Originally, the budget proposed $2.8 million increase over four years but council declined that recommendation and then refused to reconsider. Instead, council passed the motion to allow half of the requested increase, resulting in a boost of $1.4 million over four years.

Library CEO Bill Ptacek and board chair Avnish Mehta were on hand to answer questions during the debate. They said investments in the library have worked, with more than 700,000 people now holding library cards.

Ptacek said a major expense includes spending more than $1 million on security, a cost that continues to rise.

He said under this budget, Forest Lawn and Bowness library branches will get security guards because of the rising number of issues staff are seeing, especially around the meth and opioid crisis.

Security staff administer the live-saving naloxone, otherwise Ptacek said people will die in or near libraries across Calgary.

"It's not about policing away the problem. It's some way or another finding the solutions," Ptacek said.

Coun. Diane Colley-Urquhart asked if the library was using security and naloxone to secure more money. She also argued the library could look at partnerships with the province to take this on, for example, by adding mental health services to library branches.

"I think we've been very generous to the library system in this city," she said.

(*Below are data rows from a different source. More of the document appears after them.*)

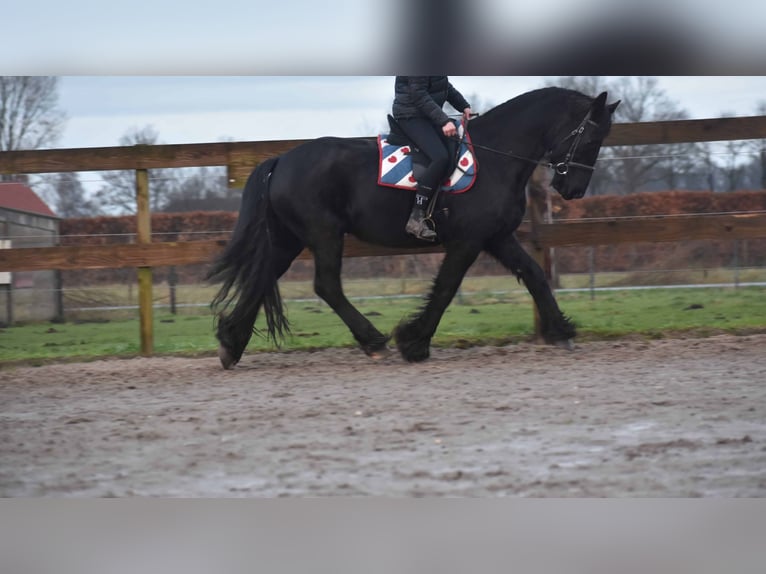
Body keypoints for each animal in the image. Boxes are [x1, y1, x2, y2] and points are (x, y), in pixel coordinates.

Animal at [208, 87, 620, 369]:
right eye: (590, 137)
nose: (573, 190)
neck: (495, 157)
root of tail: (280, 160)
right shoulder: (468, 241)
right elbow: (446, 289)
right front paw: (414, 342)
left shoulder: (497, 237)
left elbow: (533, 274)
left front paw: (561, 331)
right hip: (323, 234)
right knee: (326, 285)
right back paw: (373, 341)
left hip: (288, 240)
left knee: (262, 279)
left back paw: (231, 343)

Savings to fund arts, heritage, economic groups

Council also voted eight to six to pull $18 million over four years from corporate costs and direct it to civic partners by adding it to yearly base budgets.

The change would amount to an annual cut of 0.25 per cent to corporate budget, and would not affect the proposed property tax increase, Nenshi said.

That money will be redirected to Calgary Economic Development, which was facing a budget reduction, along with Calgary Arts Development, Heritage Park, Parks Foundation Calgary and a handful of other groups.

An executive for Heritage Park, which has struggled financially, spoke in favour of more funding for the non-profit.

Coun. Gian-Carlo Carra motioned to hike inner-city taxes by 0.5 per cent to pay for the main street make-over program — but his proposal failed 10 to four.